▸ GIVEN EXERCISE: Rewrite the listing below, swapping every "phylum" for "division" and leaving everything else unchanged.

[Saved entries]
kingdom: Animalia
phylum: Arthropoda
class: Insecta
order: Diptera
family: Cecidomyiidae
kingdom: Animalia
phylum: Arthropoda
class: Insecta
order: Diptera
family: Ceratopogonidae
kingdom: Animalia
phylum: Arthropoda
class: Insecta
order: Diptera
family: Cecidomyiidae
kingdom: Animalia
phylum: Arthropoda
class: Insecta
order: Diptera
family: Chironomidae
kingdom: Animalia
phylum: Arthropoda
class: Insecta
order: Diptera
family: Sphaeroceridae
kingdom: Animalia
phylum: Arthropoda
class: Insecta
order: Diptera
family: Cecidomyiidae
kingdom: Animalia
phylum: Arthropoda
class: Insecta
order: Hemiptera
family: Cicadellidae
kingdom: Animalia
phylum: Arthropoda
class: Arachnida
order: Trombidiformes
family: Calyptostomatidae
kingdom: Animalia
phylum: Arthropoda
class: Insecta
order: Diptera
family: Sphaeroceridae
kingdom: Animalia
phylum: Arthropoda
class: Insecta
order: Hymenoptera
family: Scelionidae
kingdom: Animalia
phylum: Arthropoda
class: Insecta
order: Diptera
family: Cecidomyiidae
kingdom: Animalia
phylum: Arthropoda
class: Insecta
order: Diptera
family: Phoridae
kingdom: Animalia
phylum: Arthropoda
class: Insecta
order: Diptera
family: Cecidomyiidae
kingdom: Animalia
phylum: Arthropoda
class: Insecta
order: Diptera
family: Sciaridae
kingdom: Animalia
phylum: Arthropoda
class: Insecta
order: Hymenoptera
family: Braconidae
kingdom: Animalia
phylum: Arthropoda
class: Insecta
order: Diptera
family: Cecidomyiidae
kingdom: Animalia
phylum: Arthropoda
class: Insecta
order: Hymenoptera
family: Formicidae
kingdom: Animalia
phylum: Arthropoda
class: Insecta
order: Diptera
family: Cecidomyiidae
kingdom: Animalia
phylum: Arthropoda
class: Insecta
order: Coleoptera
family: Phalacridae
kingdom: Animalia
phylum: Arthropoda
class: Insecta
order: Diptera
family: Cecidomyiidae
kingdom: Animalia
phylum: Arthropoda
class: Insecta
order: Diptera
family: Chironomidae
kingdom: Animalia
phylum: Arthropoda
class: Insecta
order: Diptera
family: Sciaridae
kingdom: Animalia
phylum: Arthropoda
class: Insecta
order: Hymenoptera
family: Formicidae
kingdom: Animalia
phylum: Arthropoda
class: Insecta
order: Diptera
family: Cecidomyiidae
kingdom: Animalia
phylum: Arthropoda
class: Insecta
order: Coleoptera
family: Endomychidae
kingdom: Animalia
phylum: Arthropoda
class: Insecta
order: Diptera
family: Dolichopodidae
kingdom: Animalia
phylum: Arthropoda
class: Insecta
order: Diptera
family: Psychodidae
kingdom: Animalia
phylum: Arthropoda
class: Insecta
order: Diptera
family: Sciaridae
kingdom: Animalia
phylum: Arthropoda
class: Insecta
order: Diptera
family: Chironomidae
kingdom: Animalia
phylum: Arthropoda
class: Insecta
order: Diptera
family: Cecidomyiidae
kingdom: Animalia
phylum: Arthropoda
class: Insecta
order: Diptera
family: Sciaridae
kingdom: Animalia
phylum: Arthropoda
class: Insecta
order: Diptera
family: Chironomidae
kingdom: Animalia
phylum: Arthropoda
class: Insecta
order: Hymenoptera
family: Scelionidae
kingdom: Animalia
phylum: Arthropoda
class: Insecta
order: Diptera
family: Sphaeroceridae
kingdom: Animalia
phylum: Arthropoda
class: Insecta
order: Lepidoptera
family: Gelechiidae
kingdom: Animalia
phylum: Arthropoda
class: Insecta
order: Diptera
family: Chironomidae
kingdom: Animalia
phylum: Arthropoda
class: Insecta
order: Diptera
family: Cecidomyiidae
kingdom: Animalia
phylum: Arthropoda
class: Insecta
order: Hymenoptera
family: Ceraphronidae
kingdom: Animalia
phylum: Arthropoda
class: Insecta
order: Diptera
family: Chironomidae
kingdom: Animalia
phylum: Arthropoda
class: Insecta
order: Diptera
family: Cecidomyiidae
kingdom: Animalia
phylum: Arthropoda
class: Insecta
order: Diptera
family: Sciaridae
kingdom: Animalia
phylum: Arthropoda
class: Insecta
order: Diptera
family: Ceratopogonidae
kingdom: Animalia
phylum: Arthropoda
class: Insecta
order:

▸ WRITTEN REPLY:
kingdom: Animalia
division: Arthropoda
class: Insecta
order: Diptera
family: Cecidomyiidae
kingdom: Animalia
division: Arthropoda
class: Insecta
order: Diptera
family: Ceratopogonidae
kingdom: Animalia
division: Arthropoda
class: Insecta
order: Diptera
family: Cecidomyiidae
kingdom: Animalia
division: Arthropoda
class: Insecta
order: Diptera
family: Chironomidae
kingdom: Animalia
division: Arthropoda
class: Insecta
order: Diptera
family: Sphaeroceridae
kingdom: Animalia
division: Arthropoda
class: Insecta
order: Diptera
family: Cecidomyiidae
kingdom: Animalia
division: Arthropoda
class: Insecta
order: Hemiptera
family: Cicadellidae
kingdom: Animalia
division: Arthropoda
class: Arachnida
order: Trombidiformes
family: Calyptostomatidae
kingdom: Animalia
division: Arthropoda
class: Insecta
order: Diptera
family: Sphaeroceridae
kingdom: Animalia
division: Arthropoda
class: Insecta
order: Hymenoptera
family: Scelionidae
kingdom: Animalia
division: Arthropoda
class: Insecta
order: Diptera
family: Cecidomyiidae
kingdom: Animalia
division: Arthropoda
class: Insecta
order: Diptera
family: Phoridae
kingdom: Animalia
division: Arthropoda
class: Insecta
order: Diptera
family: Cecidomyiidae
kingdom: Animalia
division: Arthropoda
class: Insecta
order: Diptera
family: Sciaridae
kingdom: Animalia
division: Arthropoda
class: Insecta
order: Hymenoptera
family: Braconidae
kingdom: Animalia
division: Arthropoda
class: Insecta
order: Diptera
family: Cecidomyiidae
kingdom: Animalia
division: Arthropoda
class: Insecta
order: Hymenoptera
family: Formicidae
kingdom: Animalia
division: Arthropoda
class: Insecta
order: Diptera
family: Cecidomyiidae
kingdom: Animalia
division: Arthropoda
class: Insecta
order: Coleoptera
family: Phalacridae
kingdom: Animalia
division: Arthropoda
class: Insecta
order: Diptera
family: Cecidomyiidae
kingdom: Animalia
division: Arthropoda
class: Insecta
order: Diptera
family: Chironomidae
kingdom: Animalia
division: Arthropoda
class: Insecta
order: Diptera
family: Sciaridae
kingdom: Animalia
division: Arthropoda
class: Insecta
order: Hymenoptera
family: Formicidae
kingdom: Animalia
division: Arthropoda
class: Insecta
order: Diptera
family: Cecidomyiidae
kingdom: Animalia
division: Arthropoda
class: Insecta
order: Coleoptera
family: Endomychidae
kingdom: Animalia
division: Arthropoda
class: Insecta
order: Diptera
family: Dolichopodidae
kingdom: Animalia
division: Arthropoda
class: Insecta
order: Diptera
family: Psychodidae
kingdom: Animalia
division: Arthropoda
class: Insecta
order: Diptera
family: Sciaridae
kingdom: Animalia
division: Arthropoda
class: Insecta
order: Diptera
family: Chironomidae
kingdom: Animalia
division: Arthropoda
class: Insecta
order: Diptera
family: Cecidomyiidae
kingdom: Animalia
division: Arthropoda
class: Insecta
order: Diptera
family: Sciaridae
kingdom: Animalia
division: Arthropoda
class: Insecta
order: Diptera
family: Chironomidae
kingdom: Animalia
division: Arthropoda
class: Insecta
order: Hymenoptera
family: Scelionidae
kingdom: Animalia
division: Arthropoda
class: Insecta
order: Diptera
family: Sphaeroceridae
kingdom: Animalia
division: Arthropoda
class: Insecta
order: Lepidoptera
family: Gelechiidae
kingdom: Animalia
division: Arthropoda
class: Insecta
order: Diptera
family: Chironomidae
kingdom: Animalia
division: Arthropoda
class: Insecta
order: Diptera
family: Cecidomyiidae
kingdom: Animalia
division: Arthropoda
class: Insecta
order: Hymenoptera
family: Ceraphronidae
kingdom: Animalia
division: Arthropoda
class: Insecta
order: Diptera
family: Chironomidae
kingdom: Animalia
division: Arthropoda
class: Insecta
order: Diptera
family: Cecidomyiidae
kingdom: Animalia
division: Arthropoda
class: Insecta
order: Diptera
family: Sciaridae
kingdom: Animalia
division: Arthropoda
class: Insecta
order: Diptera
family: Ceratopogonidae
kingdom: Animalia
division: Arthropoda
class: Insecta
order:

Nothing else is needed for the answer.